The Fed Is Ignoring the Biggest Lesson of 2008

(Bloomberg Opinion) -- The 2008 financial crisis showed what happens when the banking system lacks an adequate foundation of loss-absorbing equity capital. Unable to raise what they needed from wary investors, banks were forced to slash lending at precisely the worst time for the economy. Ultimately, only the full faith and credit of the U.S. government — and a direct infusion of more than 200 billion taxpayer dollars — could prop them up.

The lesson seems clear enough: Banks should raise capital while they can, and before they have to. The Federal Reserve apparently hasn’t learned it.

The 2010 Dodd-Frank Act gave the Fed this very responsibility: tell banks to build a buffer of extra capital in good times, when the economy is growing and funds are relatively easy to raise. This idea of so-called countercyclical capital has worked well in other countries, most notably Spain.

The question is when to add to the buffer. In the U.S., now seems right. The economy has been expanding for nearly 10 years, inflation is close to the Fed’s target, and forecasters expect annual growth to peak this year at about 2.9 percent. Business lending standards are deteriorating even as corporate debt levels hover near record highs. Across the Atlantic, the U.K., France and eight other European countries have already raised their buffers.

The Fed hasn’t. This is partly because of how officials have chosen to interpret Dodd-Frank. The central bank has adopted a rule that says systemic vulnerabilities should be “meaningfully above normal” before extra capital is required — a threshold that some, including Chairman Jerome Powell, say hasn’t been met.
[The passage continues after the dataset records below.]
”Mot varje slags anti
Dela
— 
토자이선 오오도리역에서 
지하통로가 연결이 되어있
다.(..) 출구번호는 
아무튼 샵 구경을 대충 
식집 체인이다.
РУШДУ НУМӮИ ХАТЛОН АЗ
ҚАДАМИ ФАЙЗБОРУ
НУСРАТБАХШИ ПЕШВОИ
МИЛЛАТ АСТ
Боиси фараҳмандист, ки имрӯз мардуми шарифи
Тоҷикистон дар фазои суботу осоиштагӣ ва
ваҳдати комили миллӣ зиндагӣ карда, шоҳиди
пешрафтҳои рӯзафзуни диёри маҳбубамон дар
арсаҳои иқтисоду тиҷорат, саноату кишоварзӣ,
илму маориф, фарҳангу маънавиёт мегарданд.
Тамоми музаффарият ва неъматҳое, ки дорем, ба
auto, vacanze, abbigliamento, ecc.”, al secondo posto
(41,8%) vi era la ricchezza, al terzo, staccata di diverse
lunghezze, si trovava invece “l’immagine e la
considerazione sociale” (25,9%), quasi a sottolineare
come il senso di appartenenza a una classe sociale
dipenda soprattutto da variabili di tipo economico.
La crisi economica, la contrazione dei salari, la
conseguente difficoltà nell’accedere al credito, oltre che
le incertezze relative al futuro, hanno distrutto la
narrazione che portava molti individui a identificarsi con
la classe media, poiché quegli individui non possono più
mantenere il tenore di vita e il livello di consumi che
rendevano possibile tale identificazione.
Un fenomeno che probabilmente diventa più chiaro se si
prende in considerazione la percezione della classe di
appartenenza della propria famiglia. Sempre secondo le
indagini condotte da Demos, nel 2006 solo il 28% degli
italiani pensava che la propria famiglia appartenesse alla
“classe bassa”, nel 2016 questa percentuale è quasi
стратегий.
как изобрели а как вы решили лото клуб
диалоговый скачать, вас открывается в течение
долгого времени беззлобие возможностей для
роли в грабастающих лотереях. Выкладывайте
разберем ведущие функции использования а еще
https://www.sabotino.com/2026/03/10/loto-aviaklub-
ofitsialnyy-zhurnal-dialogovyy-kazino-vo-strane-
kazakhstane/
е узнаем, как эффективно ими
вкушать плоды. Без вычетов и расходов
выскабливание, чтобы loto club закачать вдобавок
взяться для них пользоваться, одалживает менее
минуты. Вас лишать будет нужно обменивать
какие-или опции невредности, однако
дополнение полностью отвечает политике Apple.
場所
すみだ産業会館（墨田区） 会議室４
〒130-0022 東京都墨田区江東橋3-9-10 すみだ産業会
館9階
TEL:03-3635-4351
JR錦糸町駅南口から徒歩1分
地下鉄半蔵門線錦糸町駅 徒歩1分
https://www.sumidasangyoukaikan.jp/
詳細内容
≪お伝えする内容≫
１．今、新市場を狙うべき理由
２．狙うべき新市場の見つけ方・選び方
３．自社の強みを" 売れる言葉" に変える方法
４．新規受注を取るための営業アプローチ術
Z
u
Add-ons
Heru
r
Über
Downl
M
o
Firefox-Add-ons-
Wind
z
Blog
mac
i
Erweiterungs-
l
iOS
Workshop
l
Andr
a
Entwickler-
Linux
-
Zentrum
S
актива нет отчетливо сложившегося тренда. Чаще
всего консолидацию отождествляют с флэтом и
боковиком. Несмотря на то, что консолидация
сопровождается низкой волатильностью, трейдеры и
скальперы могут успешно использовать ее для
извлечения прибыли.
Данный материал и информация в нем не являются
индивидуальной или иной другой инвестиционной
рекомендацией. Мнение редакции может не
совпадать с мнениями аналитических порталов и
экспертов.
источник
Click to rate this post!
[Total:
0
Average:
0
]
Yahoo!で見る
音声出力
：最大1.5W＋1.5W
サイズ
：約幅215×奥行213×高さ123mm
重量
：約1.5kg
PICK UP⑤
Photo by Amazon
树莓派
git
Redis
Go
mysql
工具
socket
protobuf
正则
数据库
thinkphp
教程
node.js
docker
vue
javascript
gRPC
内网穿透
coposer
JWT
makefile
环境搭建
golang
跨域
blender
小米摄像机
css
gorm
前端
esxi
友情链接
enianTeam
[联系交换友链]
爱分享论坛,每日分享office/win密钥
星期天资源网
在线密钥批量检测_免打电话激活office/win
Opponents of requiring more capital also argue that U.S. banks don’t need it, because they’re already better capitalized than their European counterparts.

That’s true — but better capitalized doesn’t mean adequately capitalized. On average, the six largest U.S. banks have less than $7 in equity for each $100 in assets. That’s more than they had before the 2008 crisis, but probably not enough to avoid distress in a similar situation. Economists at the Minneapolis Fed, for example, have estimated that banks need more than twice as much equity to make the probability of government bailouts as low as it should be. Even if fully deployed, the Fed’s countercyclical buffer would get them only a small part of the way there.

Fed officials ought to ask: If not now, when? If the central bank’s rules prevent them from acting, they should change them. By the time investors are sure the system has a problem, it will be too late.